Extracted entries Start Marker

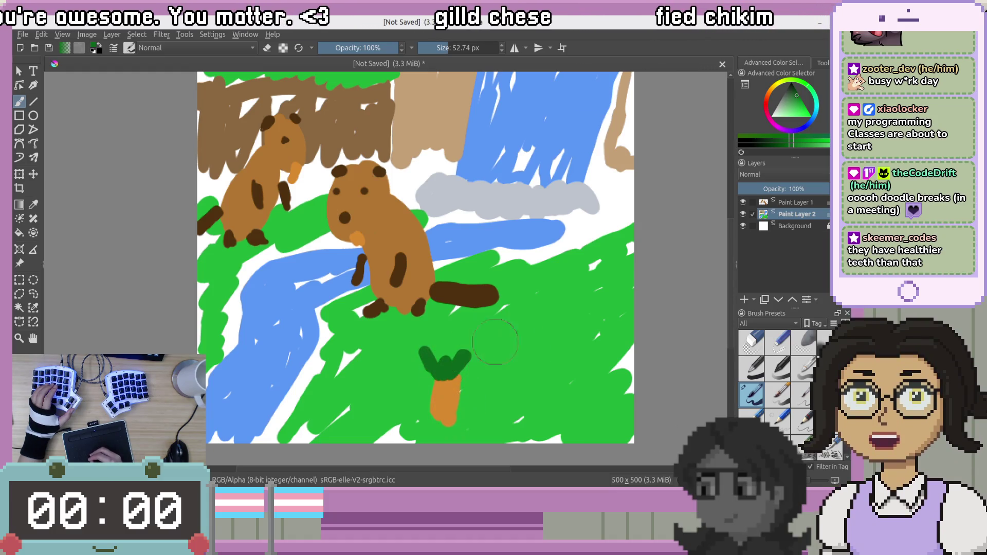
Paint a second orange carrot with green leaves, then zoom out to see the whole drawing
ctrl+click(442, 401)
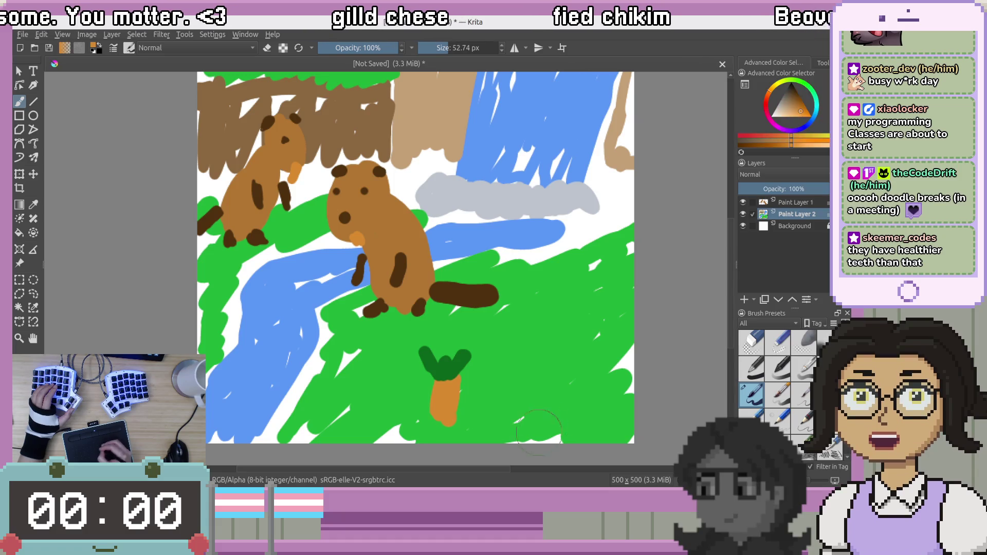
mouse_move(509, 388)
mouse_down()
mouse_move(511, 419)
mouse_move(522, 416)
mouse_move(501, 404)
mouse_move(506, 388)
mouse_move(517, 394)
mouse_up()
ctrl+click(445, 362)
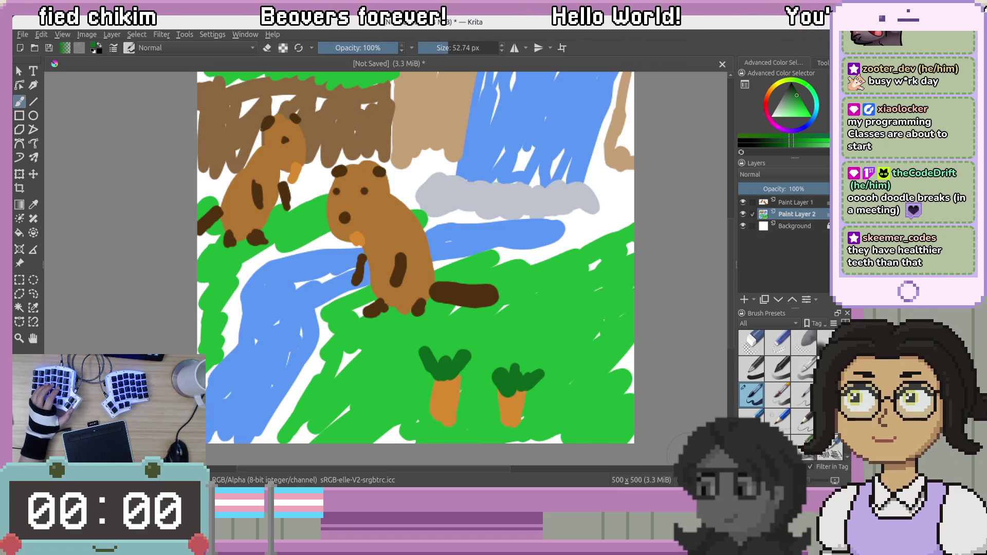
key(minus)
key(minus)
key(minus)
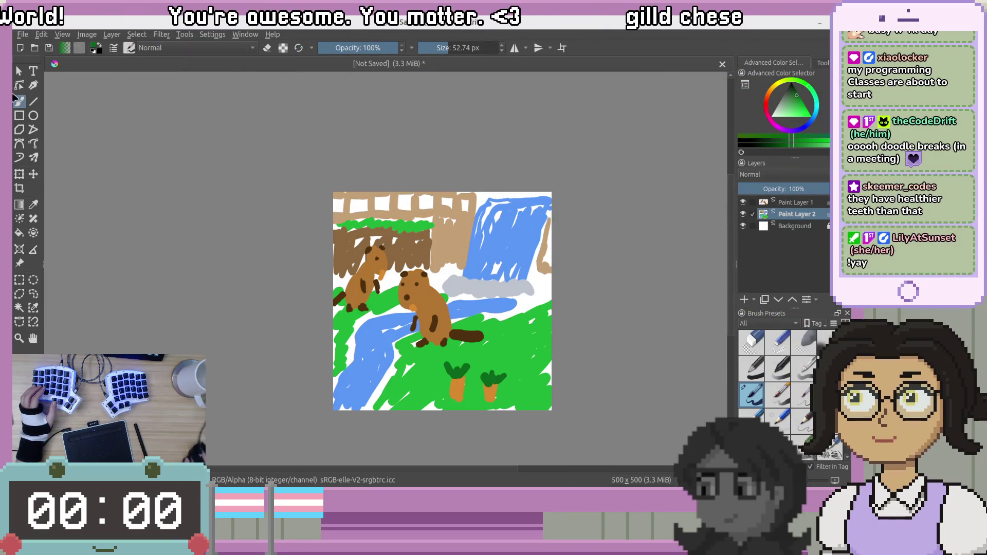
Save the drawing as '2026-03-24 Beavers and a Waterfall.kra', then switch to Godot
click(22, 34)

Extracted entries End Marker

◆ Directions ◆
Give only a number, namely how many lines in the entries above hold the word "then".

◆ Answer space ◆
2